Past Event! Note: this event has already taken place.
Virtual Conference: 70 Years Protecting People Forced to Flee – North American Panels
January 21, 2021 at 12:30 PM to 4:15 PM
Contact Email: | lerrn@carleton.ca |
Please note: this event is comprised of two separate panels; please register using both registration links found below.
ASL Language Interpretation will be made available during this event.
Interpretación en español estará disponible durante este evento. [Ver esta pagina en español]
Interprétation de conférence en français sera offerte lors de cet événement. [Voir cette page en français]
The virtual academic conference, “70 years protecting people forced to flee”, will take place on 18, 19, 21 and 27 January to mark the 70th Anniversary of the founding of the Office of the United Nations High Commissioner for Refugees. For more information, see the main page for the Virtual Conference.
On January 21st, LERRN will host two North American panels. These panels will consider North American perspectives on the “who, what, and how” of realizing protection and solutions, both within North American and through North American engagement in the global refugee regime.
Panel 1: Realizing protection and solutions within North America [12:30-2:00 pm EST]
This roundtable will be the first of two panels hosted by LERRN as part of the virtual global academic conference organized by UNHCR and GAIN for the 70th Anniversary of the UNHCR Statute. Panel 1 will examine the past, present and future of realizing protection and solutions within North America. It will consider challenges to protection (admission agreements, asylum access, detention, border practices) and solutions (integration, sponsorship, pathways to citizenship) in the North American context. It will consciously take a regional approach and include perspectives from Canada, the US and Mexico. It will consider differences and lessons from these various national contexts, from the perspective of state practice, civil society actors, the private sector, and sub-state actors, including cities and provinces or states.

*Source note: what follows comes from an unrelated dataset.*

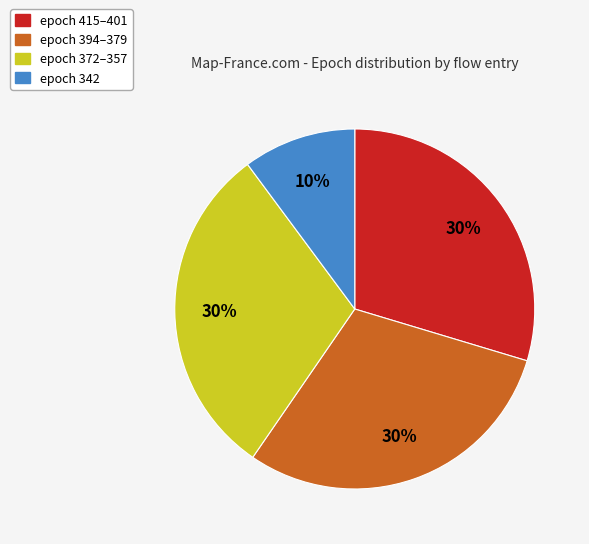

Is it true that epoch 415–401 is 30% of the pie?

True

In looking forward, the panel will consider future opportunities to realize protection and solutions in a hemispheric approach to displacement, including the potential to support regional approaches such as the MIRPS and identify examples of innovation that can be taken to scale. It will also reflect on the diversity of North American perspectives to understand how differences can be understood and approaches designed that speak to this diversity. This panel’s timing a day after Inauguration Day in the United States will provide a critical moment to consider how challenges can be addressed and future opportunities pursued.
The panel will conclude with a discussion of a future-looking agenda to advance protection and solutions within the North American context.
Co-moderators:
Panelists:
Panel 2: North America within the global refugee regime [2:30-4:15 pm EST]

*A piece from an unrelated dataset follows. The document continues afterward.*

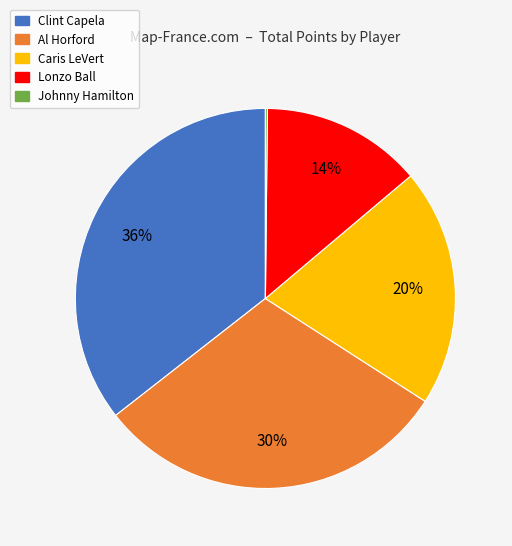

Does any single category account for the majority?

No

Panel 2, co-hosted by LERRN and IDRC, will consider the role of North American states (Canada, the US and Mexico) as actors within the refugee regime. The panel’s timing a day after Inauguration Day in the United States provides a critical moment to look at the past, present and future roles of North American actors within the regime. These actors include the three states in the region, along with civil society, private sector, and sub-state actors. While the panel will take stock of past forms of engagement as donor states, asylum and host states, resettlement countries and leaders in policy development and diplomatic engagement, the panel will consider how North American perspectives can help advance dialogues on future questions and challenges facing the regime, including:
- Refugee inclusion and leadership
- Addressing diverse forms of displacement, including climate migration and internal displacement
- Linking humanitarian, development and peacebuilding responses
- Advancing localization and the inclusion of local perspectives in global discussions
The panel will include a critical reflection on issues of power and relations within and between actors in the refugee regime and the changing political context within which the refugee regime functions and within which UNHCR’s mandate needs to be pursued. This includes not only the interests of states in the functioning of the regime but also the state of public discourse and popular perspectives on approaching refugee movements through collective action and multilateralism.